Over just a few hours Saturday night, the SAG Awards and Sundance showered their honors on a parade of performers and films that presented a stark contrast to the crisis that has plagued the Oscars. Shortly after the screen actors handed out awards to Queen Latifah, Uzo Aduba, Viola Davis and Idris Elba (twice), Nate Parker’s Sundance sensation “The Birth of a Nation,” a drama about Nat Turner’s slave rebellion, swept the festival’s awards.
The two ceremonies, in Los Angeles and Park City, Utah, offered a night of reprieve from weeks of rancor over systemic inequality in the movie business and a second straight year of all-white Academy Award acting nominees.
“Ladies and gentlemen, welcome to diverse TV,” said Elba in his third trip on stage as a presenter at the SAGAwards.
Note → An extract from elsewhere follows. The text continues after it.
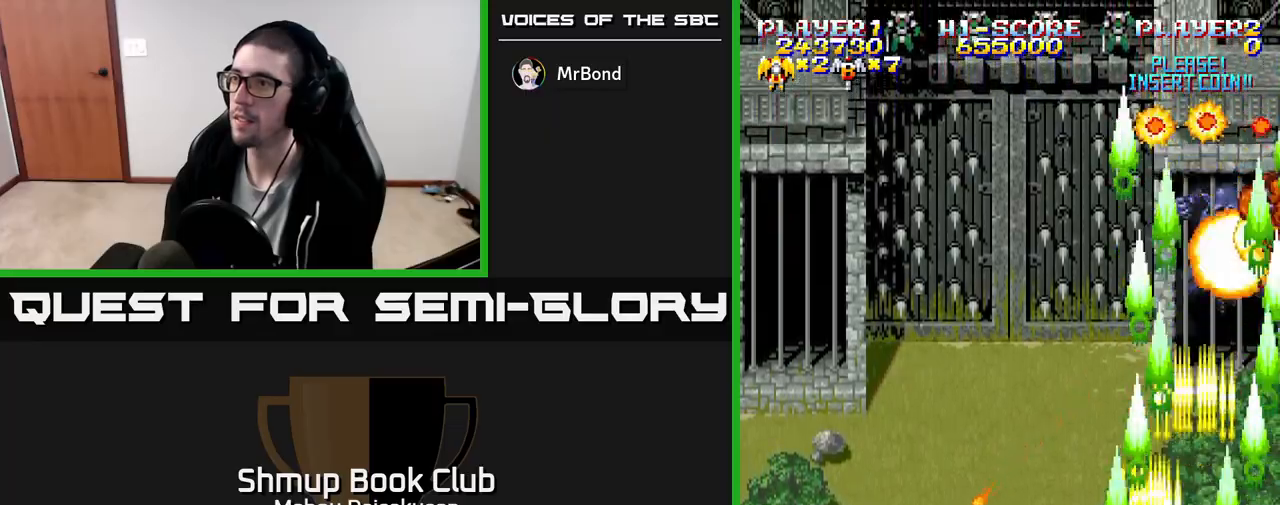
{"buttons": ["A"], "events": [[33, "DPAD_UP", "down"], [317, "DPAD_LEFT", "up"], [367, "DPAD_UP", "up"]]}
His first two were to accept awards for his supporting performance in the Netflix child soldier drama “Beasts of No Nation” and for his lead performance in the BBC miniseries “Luther.”
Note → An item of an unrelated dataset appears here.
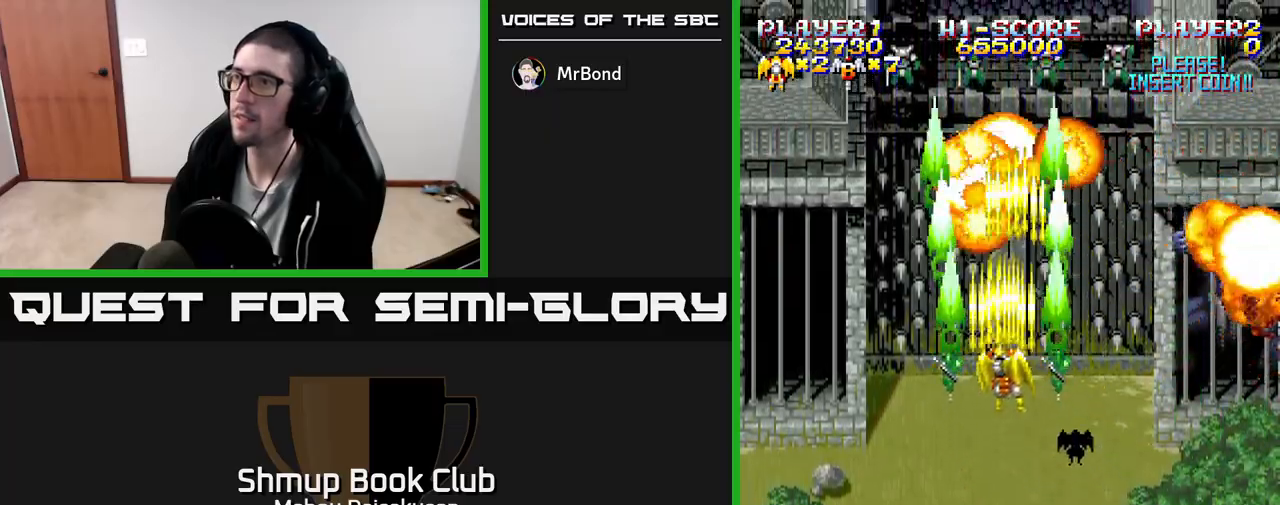
{"buttons": ["A", "DPAD_DOWN"], "events": [[33, "DPAD_DOWN", "down"]]}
Soon thereafter, at Sundance, Parker took the festival’s grand jury prize and its audience award.
“Thank you, Sundance, for creating a platform for us to grow, in spite of what the rest of Hollywood is doing,” said Parker, whose directorial debut sold for a record sum to Fox Searchlight Pictures.
Meanwhile, Elba a two-time winner at SAG, made no direct reference to the uproar that has swept through Hollywood in the last two weeks, which might have been less severe had he been nominated by the Academy Awards, as many expected. But it was on the minds and tongues of seemingly everyone in Los Angeles’ Shrine Auditorium.
Accepting the most outstanding ensemble award in a comedy series for Netflix’s “Orange Is the New Black,” co-star Laura Prepon gestured to the cast of the prison comedy standing behind her.
“Look at this stage,” said Prepon. “This is what we talk about when we talk about diversity.”
Actors make up the largest branch of the Academy of Motion Pictures Arts and Sciences, which is why the SAGAwards are a closely watched harbinger of the Oscars. But the Screen Actors Guild is massive by comparison: some 160,000 members to the academy’s 6,000-plus. Voting for the SAG Awards, which concluded Friday, also overlapped with the widespread debate over the industry’s inclusiveness that followed Academy Awards nominations.
Latifah gave one of the evening’s most stirring speeches while accepting the award for most outstanding female performance in a TV movie or miniseries for HBO’s Bessie Smith tale “Bessie.”
“I hope that anyone out there who does not come in the package that people say you should, keep fighting for it,” said Latifah. Backstage, Latifah added: “Hopefully our business will continue to supply the demand that people are asking for. The people want it. Give it to the people.”
Aduba, accepting her second straight SAG Award for best actress in a comedy in “Orange Is the New Black,” praised creator Jenji Kohan for making “a show that reflects and represents so many people.”
Davis, who in September became the first African American to win best actress at the Emmys, won again for her performance in “How to Get Away With Murder.” She reminded that “diversity is not a trending topic.”
“All of the actors of color I know don’t place any limitations on themselves,” said Davis. “So regardless what is going on with the academy, what is going on with Hollywood, they will find a way to be excellent. We always have and we always will.”